A total of 213 adult patients were included. The mean patient age was 53 years; 43% were women, and 73% were white.

The ICER of the ranibizumab group was $582,268 per quality-adjusted life-year (QALY) at 5 years and $742,202 QALY at 10 years when compared with patients who had PRP without center-involved DME. In patients with baseline center-involved DME, the ICERs were $65,576 QALY at 5 years and $63,930 QALY at 10 years. The results are consistent with the previous 2-year analysis.6

Researchers were not aware of any other similar analysis. The random assignment of a relatively large patient cohort and excellent adherence to the treatment regimen were among the study strengths, they reported. One limitation was the large proportion of people in each group lost to follow-up. Additionally, the study did not consider costs such as caregiver burden, transportation costs to appointments and time away from work, which could have an adverse effect on cost-effectiveness from a patient’s perspective.

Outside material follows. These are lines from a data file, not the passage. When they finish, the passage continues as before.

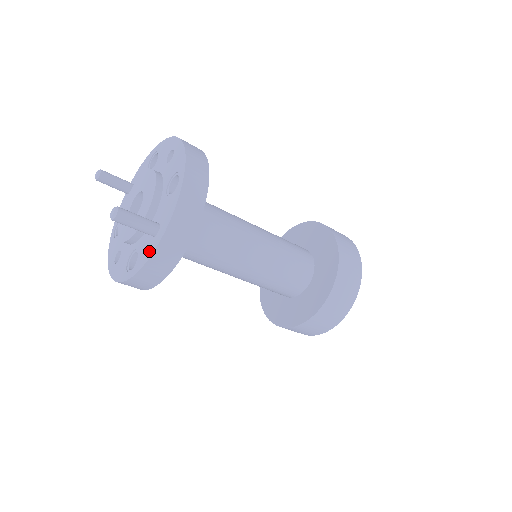
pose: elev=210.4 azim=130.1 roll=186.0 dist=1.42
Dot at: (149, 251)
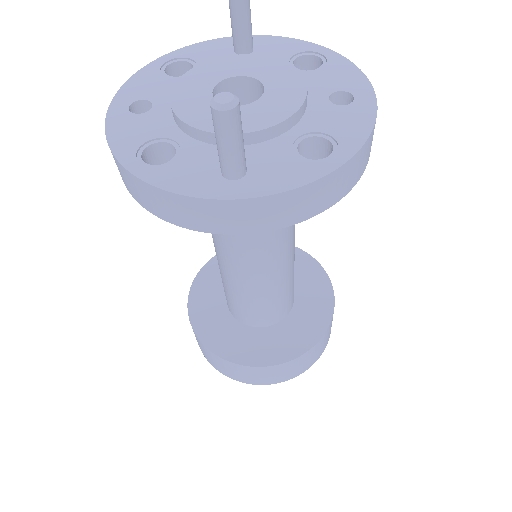
Dot at: (197, 185)
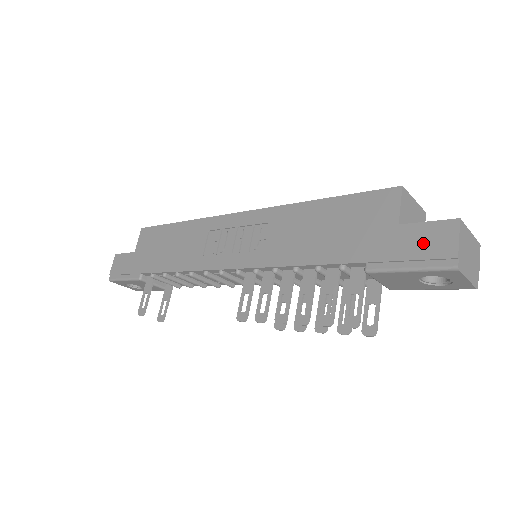
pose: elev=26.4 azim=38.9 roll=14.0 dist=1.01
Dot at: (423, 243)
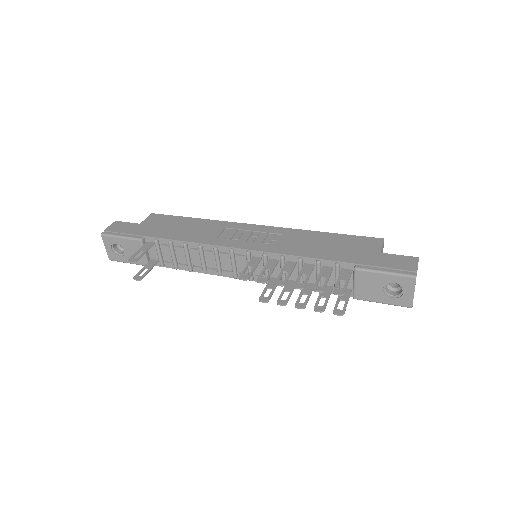
Dot at: (396, 262)
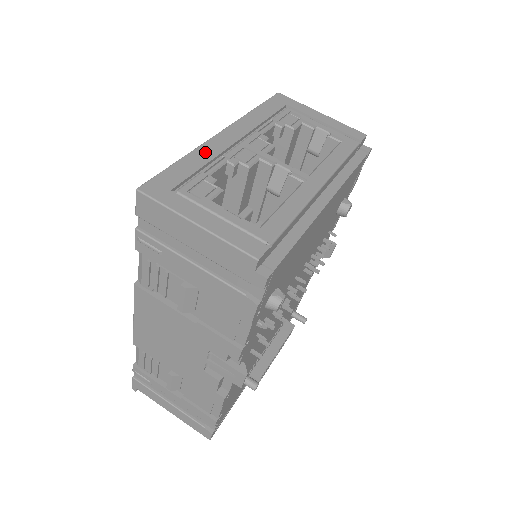
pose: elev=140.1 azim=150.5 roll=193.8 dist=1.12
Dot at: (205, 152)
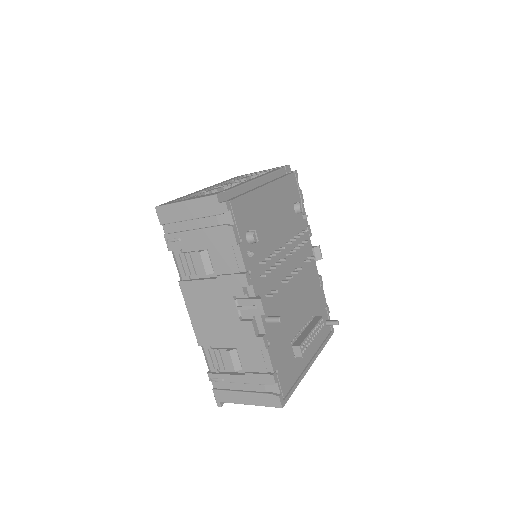
Dot at: occluded
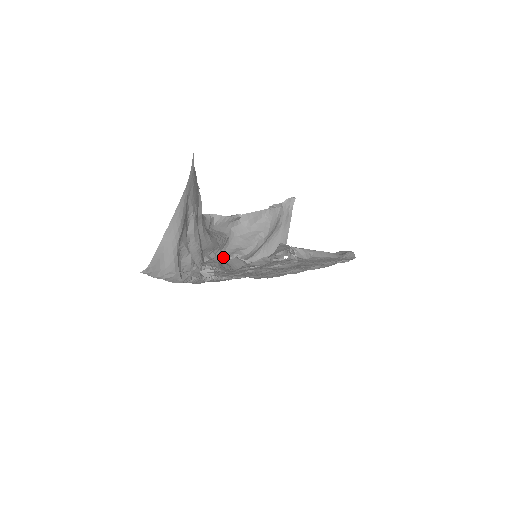
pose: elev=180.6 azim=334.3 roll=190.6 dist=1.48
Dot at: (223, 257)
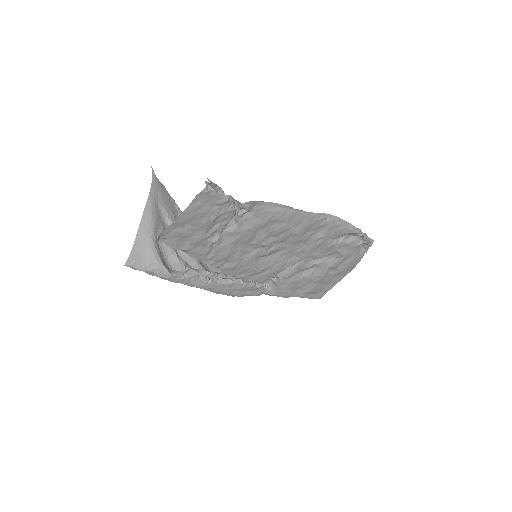
Dot at: occluded
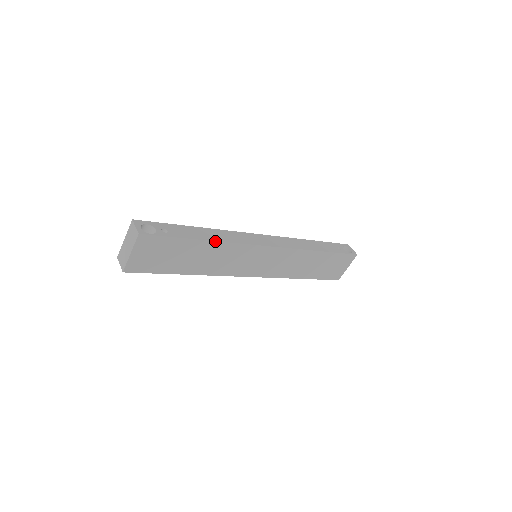
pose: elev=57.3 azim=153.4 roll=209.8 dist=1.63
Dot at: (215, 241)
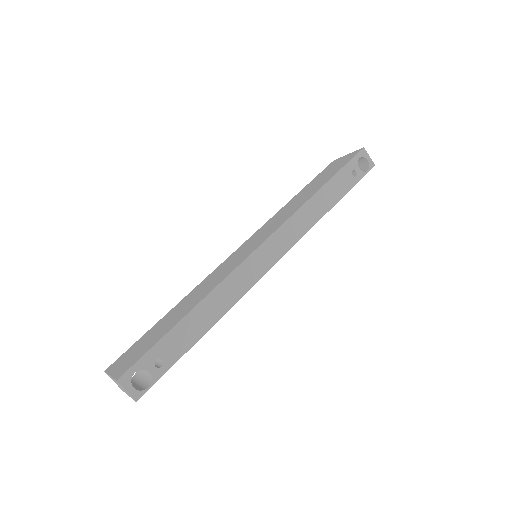
Dot at: (217, 321)
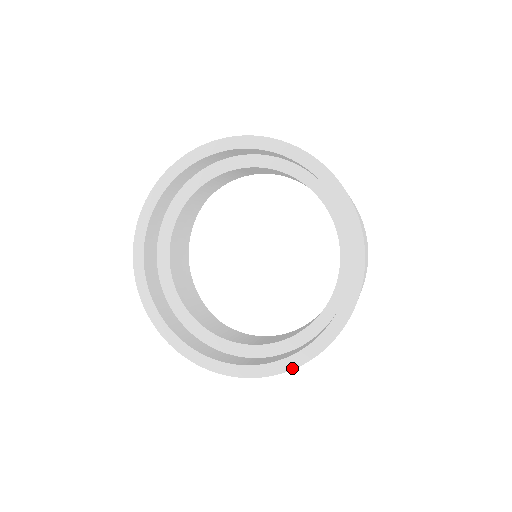
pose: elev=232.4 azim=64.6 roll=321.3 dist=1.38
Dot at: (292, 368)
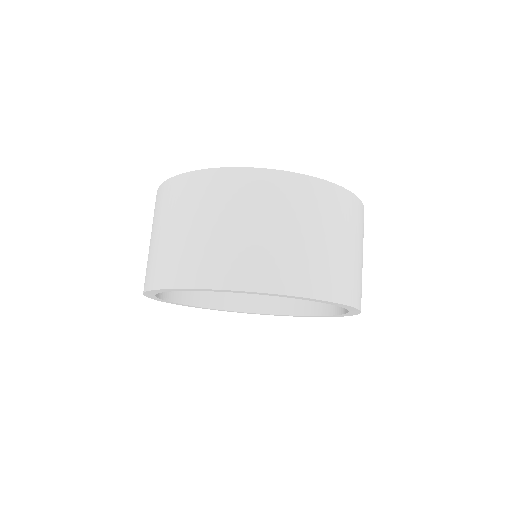
Dot at: occluded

1. Hutton DW, Stein JD, Glassman AR, et al. Five-year cost-effectiveness of intravitreous ranibizumab therapy vs panretinal photocoagulation for treating proliferative diabetic retinopathy. JAMA Ophthalmol. 2019;137:1424-1432.

2. Saaddine JB, Honeycutt AA, Narayan KM, Zhang X, Klein R, Boyle JP. Projection of diabetic retinopathy and other major eye diseases among people with diabetes mellitus: United States, 2005–2050. Arch Ophthalmol 2008;126(12):1740–1747.

3. Centers for Disease Control and Prevention. National Diabetes Statistic Report, 2017. https://www.cdc.gov/diabetes/pdfs/data/statistics/national-diabetes-statistics-report.pdf

4. American Diabetes Association. Statistics about diabetes. https://www.diabetes.org/resources/statistics/statistics-about-diabetes

5. US Government Accountability Office. Medicare Part B: Expenditures for new drugs concentrated among a few drugs, and most were costly for beneficiaries. Washington, DC: US Government Accountability Office; 2015:QAO-16-12. https://www.gao.gov/products/GAO-16-12

6.Gross JG, Glassman AR, Liu D, et al. Diabetic Retinopathy Clinical Research Network. Five-year outcomes of panretinal photocoagulation vs intravitreous ranibizumab for proliferative diabetic retinopathy: A randomized clinical trial. JAMA Ophthalmol. 2018:136(10):1138-1148.

7. Hutton DW, Stein JD, Bressler NM et al. Cost-effectiveness of intravitreous ranibizumab compared with panretinal photocoagulation for proliferative diabetic retinopathy: Secondary analysis from a Diabetic Retinopathy Clinical Research Network Randomized Clinical Trial. JAMA Ophthalmol. 2017;135(6):576-584.